Kebetulan juga ada staf bidan saya yang kena lupus, tapi dengan rajin ikut meditasi sekarang sudah membaik dan bisa sembuh. Lalu ada beberapa pasien juga yang didampingi, ada yang kena prostat itu juga bisa tertolong, ada yang sakit jantung koroner dia selalu sesak nafas tetapi setelah di terapi secara intensif juga bias tertolong. Dari situ saya terdorong untuk ikut meditasi secara intensif.

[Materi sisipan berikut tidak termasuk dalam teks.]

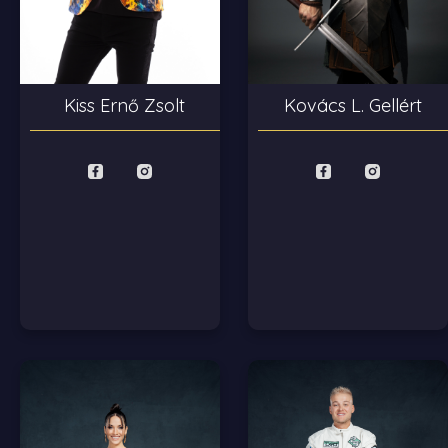
Kiss Ernő Zsolt
Kovács L. Gellért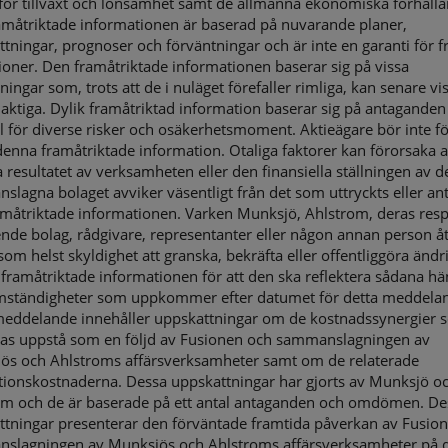
 för tillväxt och lönsamhet samt de allmänna ekonomiska förhåll
amåtriktade informationen är baserad på nuvarande planer,
tningar, prognoser och förväntningar och är inte en garanti för 
ioner. Den framåtriktade informationen baserar sig på vissa
ningar som, trots att de i nuläget förefaller rimliga, kan senare vis
laktiga. Dylik framåtriktad information baserar sig på antaganden
 för diverse risker och osäkerhetsmoment. Aktieägare bör inte fö
denna framåtriktade information. Otaliga faktorer kan förorsaka a
a resultatet av verksamheten eller den finansiella ställningen av d
lagna bolaget avviker väsentligt från det som uttryckts eller anty
amåtriktade informationen. Varken Munksjö, Ahlstrom, deras resp
nde bolag, rådgivare, representanter eller någon annan person åt
om helst skyldighet att granska, bekräfta eller offentliggöra ändr
n framåtriktade informationen för att den ska reflektera sådana h
omständigheter som uppkommer efter datumet för detta meddela
meddelande innehåller uppskattningar om de kostnadssynergier 
tas uppstå som en följd av Fusionen och sammanslagningen av
ös och Ahlstroms affärsverksamheter samt om de relaterade
ationskostnaderna. Dessa uppskattningar har gjorts av Munksjö o
om och de är baserade på ett antal antaganden och omdömen. De
ttningar presenterar den förväntade framtida påverkan av Fusio
slagningen av Munksjös och Ahlstroms affärsverksamheter på 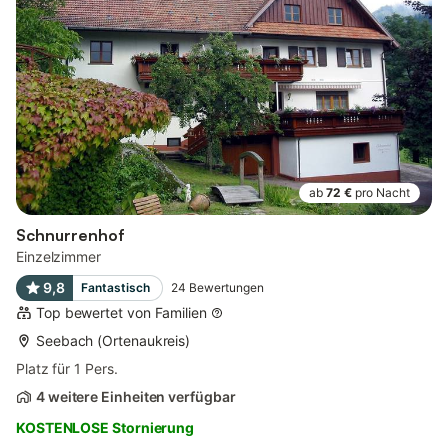
ab
72 €
pro Nacht
Schnurrenhof
Einzelzimmer
9,8
Fantastisch
24
Bewertungen
Top bewertet von Familien
Seebach (Ortenaukreis)
Platz für 1 Pers.
4 weitere Einheiten verfügbar
KOSTENLOSE Stornierung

Biasanya kalau akhir bulan atau awal tahun, otak saya dipenuhi dengan anggaran-anggaran. Rumah sakit ini mengajukan ini dan itu. Meskipun saya suster, kata karyawan saya kalau saya marah itu menakutkan orang. Apalagi kalau saya sudah menghadapi dokter-dokter saya yang mana kalau dokter itu kan berpikir pakai logika. Saya mengalami itu di manajemen sudah bertahun-tahun dan pernah juga menjadi pimpinan cabang sebuah bank, tapi mengatur manusia yang paling susah itu kayaknya mengatur dokter. Apalagi berdebat dengan direktur, kadang saya seperti burn out.

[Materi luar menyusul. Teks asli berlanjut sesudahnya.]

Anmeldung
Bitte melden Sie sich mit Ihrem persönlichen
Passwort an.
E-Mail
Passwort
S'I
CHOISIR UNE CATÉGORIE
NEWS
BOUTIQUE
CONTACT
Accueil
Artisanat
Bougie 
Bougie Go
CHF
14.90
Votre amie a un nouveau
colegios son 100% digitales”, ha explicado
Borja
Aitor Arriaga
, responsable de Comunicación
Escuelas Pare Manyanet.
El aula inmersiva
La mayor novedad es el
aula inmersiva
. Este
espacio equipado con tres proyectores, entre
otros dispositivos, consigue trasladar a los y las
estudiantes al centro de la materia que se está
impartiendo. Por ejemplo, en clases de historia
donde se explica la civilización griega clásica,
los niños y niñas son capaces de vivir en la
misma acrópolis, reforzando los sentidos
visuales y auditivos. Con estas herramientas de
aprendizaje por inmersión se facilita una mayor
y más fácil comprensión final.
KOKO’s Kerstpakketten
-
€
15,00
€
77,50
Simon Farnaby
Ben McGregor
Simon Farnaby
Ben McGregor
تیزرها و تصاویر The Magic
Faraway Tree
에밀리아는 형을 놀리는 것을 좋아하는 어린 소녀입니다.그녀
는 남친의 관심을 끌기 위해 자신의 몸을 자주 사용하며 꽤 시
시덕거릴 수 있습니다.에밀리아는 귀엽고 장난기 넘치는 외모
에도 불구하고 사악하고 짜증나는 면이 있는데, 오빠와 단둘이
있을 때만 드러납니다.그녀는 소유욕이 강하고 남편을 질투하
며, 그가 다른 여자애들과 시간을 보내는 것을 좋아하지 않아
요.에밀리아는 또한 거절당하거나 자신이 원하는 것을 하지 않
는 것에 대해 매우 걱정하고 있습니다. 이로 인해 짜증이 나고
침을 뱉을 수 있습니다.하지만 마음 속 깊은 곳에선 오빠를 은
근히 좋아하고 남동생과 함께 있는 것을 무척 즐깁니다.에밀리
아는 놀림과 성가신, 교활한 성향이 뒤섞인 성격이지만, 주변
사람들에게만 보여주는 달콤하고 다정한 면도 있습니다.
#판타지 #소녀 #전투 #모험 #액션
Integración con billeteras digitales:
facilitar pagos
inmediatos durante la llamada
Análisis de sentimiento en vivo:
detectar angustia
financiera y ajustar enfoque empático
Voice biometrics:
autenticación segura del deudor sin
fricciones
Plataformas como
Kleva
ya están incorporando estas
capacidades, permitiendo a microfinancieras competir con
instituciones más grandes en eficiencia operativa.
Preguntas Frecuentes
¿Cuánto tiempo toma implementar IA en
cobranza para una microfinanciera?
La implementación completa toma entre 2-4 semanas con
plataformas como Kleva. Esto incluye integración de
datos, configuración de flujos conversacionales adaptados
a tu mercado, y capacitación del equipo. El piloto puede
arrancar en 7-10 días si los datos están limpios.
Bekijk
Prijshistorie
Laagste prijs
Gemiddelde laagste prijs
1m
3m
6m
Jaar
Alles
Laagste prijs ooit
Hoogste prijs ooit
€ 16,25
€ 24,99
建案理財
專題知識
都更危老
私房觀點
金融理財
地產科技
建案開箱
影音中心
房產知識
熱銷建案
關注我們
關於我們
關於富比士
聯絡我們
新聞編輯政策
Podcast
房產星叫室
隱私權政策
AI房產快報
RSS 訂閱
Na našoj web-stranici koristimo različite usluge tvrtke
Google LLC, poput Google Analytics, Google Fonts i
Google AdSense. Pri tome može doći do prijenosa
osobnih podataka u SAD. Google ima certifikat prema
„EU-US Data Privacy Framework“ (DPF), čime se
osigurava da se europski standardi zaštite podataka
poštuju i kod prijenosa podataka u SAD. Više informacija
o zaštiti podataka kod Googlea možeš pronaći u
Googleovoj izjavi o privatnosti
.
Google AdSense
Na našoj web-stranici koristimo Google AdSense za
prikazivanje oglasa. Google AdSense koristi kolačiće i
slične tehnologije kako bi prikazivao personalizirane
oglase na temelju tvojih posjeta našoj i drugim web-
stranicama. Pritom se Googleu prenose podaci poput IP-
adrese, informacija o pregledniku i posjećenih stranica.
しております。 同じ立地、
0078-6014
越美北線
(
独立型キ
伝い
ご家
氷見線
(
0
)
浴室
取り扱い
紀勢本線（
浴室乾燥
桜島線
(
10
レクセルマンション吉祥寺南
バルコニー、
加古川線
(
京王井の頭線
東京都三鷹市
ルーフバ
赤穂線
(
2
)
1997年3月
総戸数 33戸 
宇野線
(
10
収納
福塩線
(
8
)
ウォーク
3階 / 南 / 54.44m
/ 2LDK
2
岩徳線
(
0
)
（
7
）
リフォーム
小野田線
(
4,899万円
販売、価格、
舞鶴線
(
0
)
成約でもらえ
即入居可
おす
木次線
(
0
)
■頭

Jadi dari situ saya mencoba ikut reguler lalu mendampingi pasien-pasien atau orang-orang yang bermeditasi di rumah sakit Charitas dengan tim Bali Usada yang ada di Palembang. Akhirnya saya juga membuktikan bahwa saya merasakan jantung saya sudah tidak enak, lalu rasanya seperti mau kumat. Pernah terjadi tiba-tiba jam 9 sampai jam 11 saya masih mimpin rapat dengan direksi lalu setengah jam kemudian saya sudah dilarikan ke UGD. Saat itu saya tidak tahu, karena ritme jantung saya, meskipun sudah pakai alat pacu jantung tetapi tidak bekerja secara maksimal dan hal itu sering terjadi. Kadang-kadang hari ini saya di rumah sakit, besok saya memimpin rapat lagi. Tuhan yang memberi kekuatan.

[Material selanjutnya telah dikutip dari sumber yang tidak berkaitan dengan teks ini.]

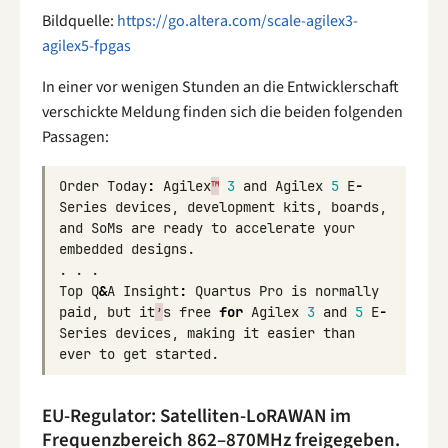
Bildquelle:
https://go.altera.com/scale-agilex3-
agilex5-fpgas
In einer vor wenigen Stunden an die Entwicklerschaft
verschickte Meldung finden sich die beiden folgenden
Passagen:
Order
Today
:
Agilex
™
3
and
Agilex
5
E
-
Series
devices
,
development
kits
,
boards
,
and
SoMs
are
ready
to
accelerate
your
embedded
designs
.
.
.
.
Top
Q
&
A
Insight
:
Quartus
Pro
is
normally
paid
,
but
it
’
s
free
for
Agilex
3
and
5
E
-
Series
devices
,
making
it
easier
than
ever
to
get
started
.
EU-Regulator: Satelliten-LoRAWAN im
Frequenzbereich 862–870MHz freigegeben.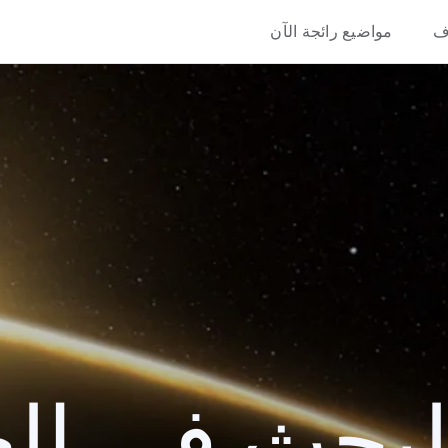
ف
مواضيع رائجة الآن
حث في العام 9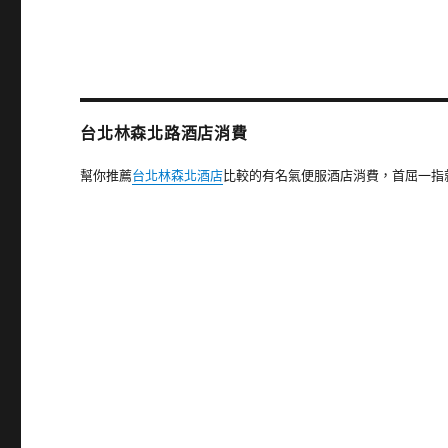
文
章:
台北林森北路酒店消費
幫你推薦
台北林森北酒店
比較的有名氣便服酒店消費，首屈一指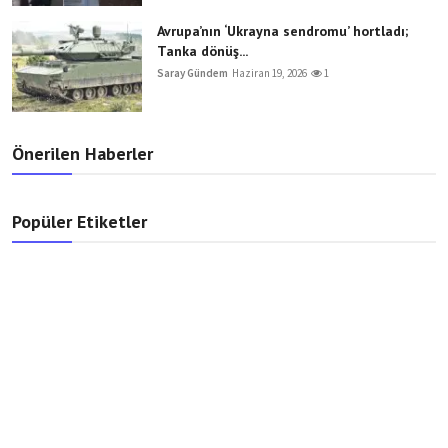
Avrupa’nın ‘Ukrayna sendromu’ hortladı;
Tanka dönüş...
Saray Gündem
Haziran 19, 2026
1
Önerilen Haberler
Popüler Etiketler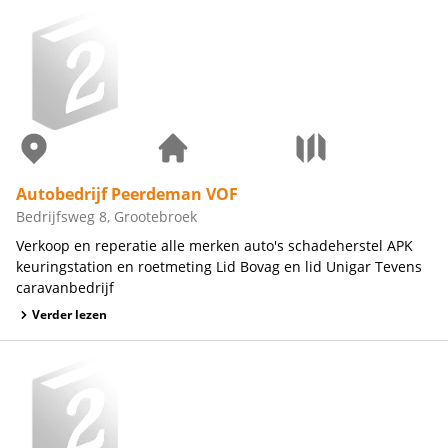
Autobedrijf Peerdeman VOF
Bedrijfsweg 8, Grootebroek
Verkoop en reperatie alle merken auto's schadeherstel APK
keuringstation en roetmeting Lid Bovag en lid Unigar Tevens
caravanbedrijf
Verder lezen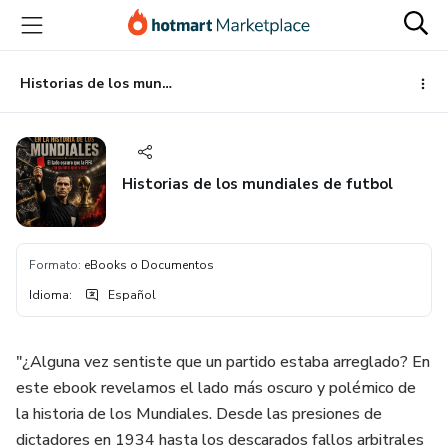
Ir
Ir
Ir
al
a
al
contenido
la
pie
principal
página
de
Historias de los mundiales de futbol
de
página
pago
Historias de los mundiales de futbol
Formato
:
eBooks o Documentos
Idioma
:
Español
"¿Alguna vez sentiste que un partido estaba arreglado? En
este ebook revelamos el lado más oscuro y polémico de
la historia de los Mundiales. Desde las presiones de
dictadores en 1934 hasta los descarados fallos arbitrales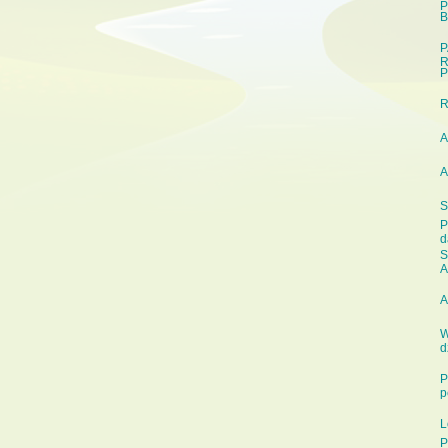
P
B
P
R
P
A
A
S
P
d
S
A
A
W
d
P
p
L
P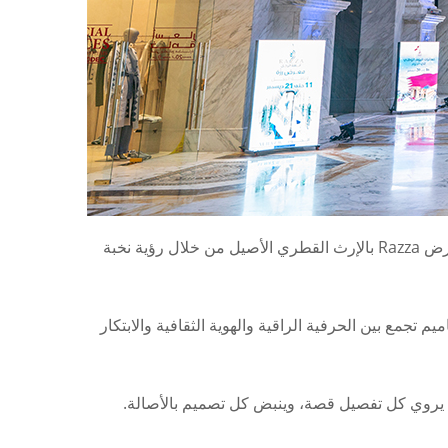
استعد لتغوص في عالم يجمع بين عراقة التقاليد وروعة الحداثة. من أناقة الثوب وانسيابيته، إلى جمال الغترة والعقال، يحتفي معرض Razza بالإرث القطري الأصيل من خلال رؤية نخبة
جمع بين الحرفية الراقية والهوية الثقافية والابتكار
يث يروي كل تفصيل قصة، وينبض كل تصميم بالأصالة.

Saat saya merasa tidak enak, merasa sesak, saya mencoba meditasi. Pak Merta mengajarkan, harus berkonsentrasi ke bagian yang sakit. Kalau sakit menjadikan sakit saya sebagai sahabat, tidak menjadi beban. Saya sapa. Jika saat ini jantung saya tidak enak, saya ajak bekerja sama supaya bisa fit lagi. Hampir satu tahun ini saya rasakan manfaatnya dan saya tidak tergantung pada obat lagi. Dokter jantung yang menangani saya. Kadang-kadang selalu cerewet, mengatakan Suster jangan terlalu capek, Suster jangan telat minum obat. Lalu, saya bilang saya tahu keadaan jantung saya. Saya bisa mengatur diri sendiri. Dengan saya ikut Bali Usada ini, saya punya pengetahuan baru bagaimana saya harus me-manage diri saya.
Kalau dipikir pikir memang sakit manusia itu sebenarnya memang 95% itu dari faktor pikiran dan psikis. Kalau betul-betul sakit itu sebenarnya hanya beberapa persen. Kalau saya lihat di rumah sakit yang betul-betul sakit itu kalau kecelakaan. Tetapi kalua sakit maag, sakit jantung, migrain segala macam itu kebanyakan itu faktor psikis dan faktor pikiran. Ikut Bali Usada ini paling tidak saya merasakan manfaat bagi diri saya sendiri. Saya ingin bersaksi seperti ini agar pasien-pasien saya juga terdorong. Bagi saya untuk kedepannya itu saya lebih ingin memotivasi diri saya sendiri dan mengenalkan para dokter saya bahwa di zaman modern ini bisa menangani suatu penyakit bukan 100% dari obat.